■ To be done: Copy all of the rows below, replacing "Given the image" with "Using the scan" each time it occurs and changing nothing else.

>> START Dataset content

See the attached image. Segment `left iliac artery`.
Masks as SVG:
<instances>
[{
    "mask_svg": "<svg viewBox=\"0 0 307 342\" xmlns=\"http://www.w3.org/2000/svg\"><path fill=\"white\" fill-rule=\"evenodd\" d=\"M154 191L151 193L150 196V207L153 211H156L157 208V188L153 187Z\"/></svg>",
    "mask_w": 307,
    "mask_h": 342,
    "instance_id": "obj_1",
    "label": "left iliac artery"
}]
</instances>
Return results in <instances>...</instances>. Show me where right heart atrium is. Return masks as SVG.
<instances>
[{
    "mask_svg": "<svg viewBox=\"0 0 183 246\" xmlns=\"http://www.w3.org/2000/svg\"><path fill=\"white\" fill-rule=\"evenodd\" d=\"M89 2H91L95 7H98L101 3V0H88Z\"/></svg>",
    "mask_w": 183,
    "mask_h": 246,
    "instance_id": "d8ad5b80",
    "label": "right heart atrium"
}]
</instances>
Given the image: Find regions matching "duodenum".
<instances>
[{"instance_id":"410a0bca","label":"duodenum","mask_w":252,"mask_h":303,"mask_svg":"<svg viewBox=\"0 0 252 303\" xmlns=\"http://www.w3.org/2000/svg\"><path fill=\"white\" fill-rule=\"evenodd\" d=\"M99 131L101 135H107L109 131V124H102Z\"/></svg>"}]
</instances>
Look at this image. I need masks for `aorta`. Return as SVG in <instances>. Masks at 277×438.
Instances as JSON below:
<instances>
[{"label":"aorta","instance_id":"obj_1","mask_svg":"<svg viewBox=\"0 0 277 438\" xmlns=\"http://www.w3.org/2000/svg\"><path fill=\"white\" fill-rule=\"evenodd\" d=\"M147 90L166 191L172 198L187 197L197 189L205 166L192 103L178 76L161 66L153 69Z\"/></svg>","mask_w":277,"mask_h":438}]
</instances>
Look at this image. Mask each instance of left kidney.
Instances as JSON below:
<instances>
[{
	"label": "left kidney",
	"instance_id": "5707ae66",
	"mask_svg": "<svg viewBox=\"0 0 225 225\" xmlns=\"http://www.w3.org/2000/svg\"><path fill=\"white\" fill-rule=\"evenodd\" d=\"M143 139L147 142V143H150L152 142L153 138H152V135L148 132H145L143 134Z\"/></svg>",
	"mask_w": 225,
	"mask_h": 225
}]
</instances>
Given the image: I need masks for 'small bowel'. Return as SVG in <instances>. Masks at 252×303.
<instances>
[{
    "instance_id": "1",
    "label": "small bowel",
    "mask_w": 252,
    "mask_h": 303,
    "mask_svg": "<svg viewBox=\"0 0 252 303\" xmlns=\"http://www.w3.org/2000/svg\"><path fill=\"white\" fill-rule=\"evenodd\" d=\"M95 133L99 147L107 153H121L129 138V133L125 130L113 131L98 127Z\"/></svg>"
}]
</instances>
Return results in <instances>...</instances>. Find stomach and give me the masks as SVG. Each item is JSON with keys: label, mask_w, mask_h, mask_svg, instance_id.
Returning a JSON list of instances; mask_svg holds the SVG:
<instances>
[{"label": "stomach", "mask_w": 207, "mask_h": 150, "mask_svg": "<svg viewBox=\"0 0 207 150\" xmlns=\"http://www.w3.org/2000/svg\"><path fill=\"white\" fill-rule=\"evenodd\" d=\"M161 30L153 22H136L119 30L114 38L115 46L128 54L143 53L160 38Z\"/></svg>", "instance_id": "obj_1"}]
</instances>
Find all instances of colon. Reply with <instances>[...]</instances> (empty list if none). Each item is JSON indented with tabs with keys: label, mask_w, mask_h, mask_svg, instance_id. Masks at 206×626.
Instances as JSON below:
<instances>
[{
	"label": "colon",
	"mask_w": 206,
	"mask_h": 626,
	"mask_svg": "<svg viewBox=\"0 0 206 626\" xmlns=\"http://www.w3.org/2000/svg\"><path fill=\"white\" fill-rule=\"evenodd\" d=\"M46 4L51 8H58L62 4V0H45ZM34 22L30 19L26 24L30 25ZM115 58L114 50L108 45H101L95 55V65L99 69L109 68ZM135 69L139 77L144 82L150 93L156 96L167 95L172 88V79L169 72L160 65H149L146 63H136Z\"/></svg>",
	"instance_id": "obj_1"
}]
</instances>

>> END Dataset content

■ Full response:
See the attached image. Segment `left iliac artery`.
Masks as SVG:
<instances>
[{
    "mask_svg": "<svg viewBox=\"0 0 307 342\" xmlns=\"http://www.w3.org/2000/svg\"><path fill=\"white\" fill-rule=\"evenodd\" d=\"M154 191L151 193L150 196V207L153 211H156L157 208V188L153 187Z\"/></svg>",
    "mask_w": 307,
    "mask_h": 342,
    "instance_id": "obj_1",
    "label": "left iliac artery"
}]
</instances>
Return results in <instances>...</instances>. Show me where right heart atrium is. Return masks as SVG.
<instances>
[{
    "mask_svg": "<svg viewBox=\"0 0 183 246\" xmlns=\"http://www.w3.org/2000/svg\"><path fill=\"white\" fill-rule=\"evenodd\" d=\"M89 2H91L95 7H98L101 3V0H88Z\"/></svg>",
    "mask_w": 183,
    "mask_h": 246,
    "instance_id": "d8ad5b80",
    "label": "right heart atrium"
}]
</instances>
Using the scan: Find regions matching "duodenum".
<instances>
[{"instance_id":"410a0bca","label":"duodenum","mask_w":252,"mask_h":303,"mask_svg":"<svg viewBox=\"0 0 252 303\" xmlns=\"http://www.w3.org/2000/svg\"><path fill=\"white\" fill-rule=\"evenodd\" d=\"M99 131L101 135H107L109 131V124H102Z\"/></svg>"}]
</instances>
Look at this image. I need masks for `aorta`. Return as SVG in <instances>. Masks at 277×438.
Instances as JSON below:
<instances>
[{"label":"aorta","instance_id":"obj_1","mask_svg":"<svg viewBox=\"0 0 277 438\" xmlns=\"http://www.w3.org/2000/svg\"><path fill=\"white\" fill-rule=\"evenodd\" d=\"M147 90L166 191L172 198L187 197L197 189L205 166L192 103L178 76L161 66L153 69Z\"/></svg>","mask_w":277,"mask_h":438}]
</instances>
Look at this image. Mask each instance of left kidney.
Instances as JSON below:
<instances>
[{
	"label": "left kidney",
	"instance_id": "5707ae66",
	"mask_svg": "<svg viewBox=\"0 0 225 225\" xmlns=\"http://www.w3.org/2000/svg\"><path fill=\"white\" fill-rule=\"evenodd\" d=\"M143 139L147 142V143H150L152 142L153 138H152V135L148 132H145L143 134Z\"/></svg>",
	"mask_w": 225,
	"mask_h": 225
}]
</instances>
Using the scan: I need masks for 'small bowel'. Return as SVG in <instances>. Masks at 252×303.
<instances>
[{
    "instance_id": "1",
    "label": "small bowel",
    "mask_w": 252,
    "mask_h": 303,
    "mask_svg": "<svg viewBox=\"0 0 252 303\" xmlns=\"http://www.w3.org/2000/svg\"><path fill=\"white\" fill-rule=\"evenodd\" d=\"M95 133L99 147L107 153H121L129 138V133L125 130L113 131L98 127Z\"/></svg>"
}]
</instances>
Return results in <instances>...</instances>. Find stomach and give me the masks as SVG. Each item is JSON with keys: label, mask_w, mask_h, mask_svg, instance_id.
Returning a JSON list of instances; mask_svg holds the SVG:
<instances>
[{"label": "stomach", "mask_w": 207, "mask_h": 150, "mask_svg": "<svg viewBox=\"0 0 207 150\" xmlns=\"http://www.w3.org/2000/svg\"><path fill=\"white\" fill-rule=\"evenodd\" d=\"M161 30L153 22H136L119 30L114 38L115 46L128 54L143 53L160 38Z\"/></svg>", "instance_id": "obj_1"}]
</instances>
Find all instances of colon. Reply with <instances>[...]</instances> (empty list if none). Each item is JSON indented with tabs with keys: label, mask_w, mask_h, mask_svg, instance_id. Masks at 206×626.
Instances as JSON below:
<instances>
[{
	"label": "colon",
	"mask_w": 206,
	"mask_h": 626,
	"mask_svg": "<svg viewBox=\"0 0 206 626\" xmlns=\"http://www.w3.org/2000/svg\"><path fill=\"white\" fill-rule=\"evenodd\" d=\"M46 4L51 8H58L62 4V0H45ZM34 22L30 19L26 24L30 25ZM115 58L114 50L108 45H101L95 55V65L99 69L109 68ZM135 69L139 77L144 82L150 93L156 96L167 95L172 88V79L169 72L160 65H149L146 63H136Z\"/></svg>",
	"instance_id": "obj_1"
}]
</instances>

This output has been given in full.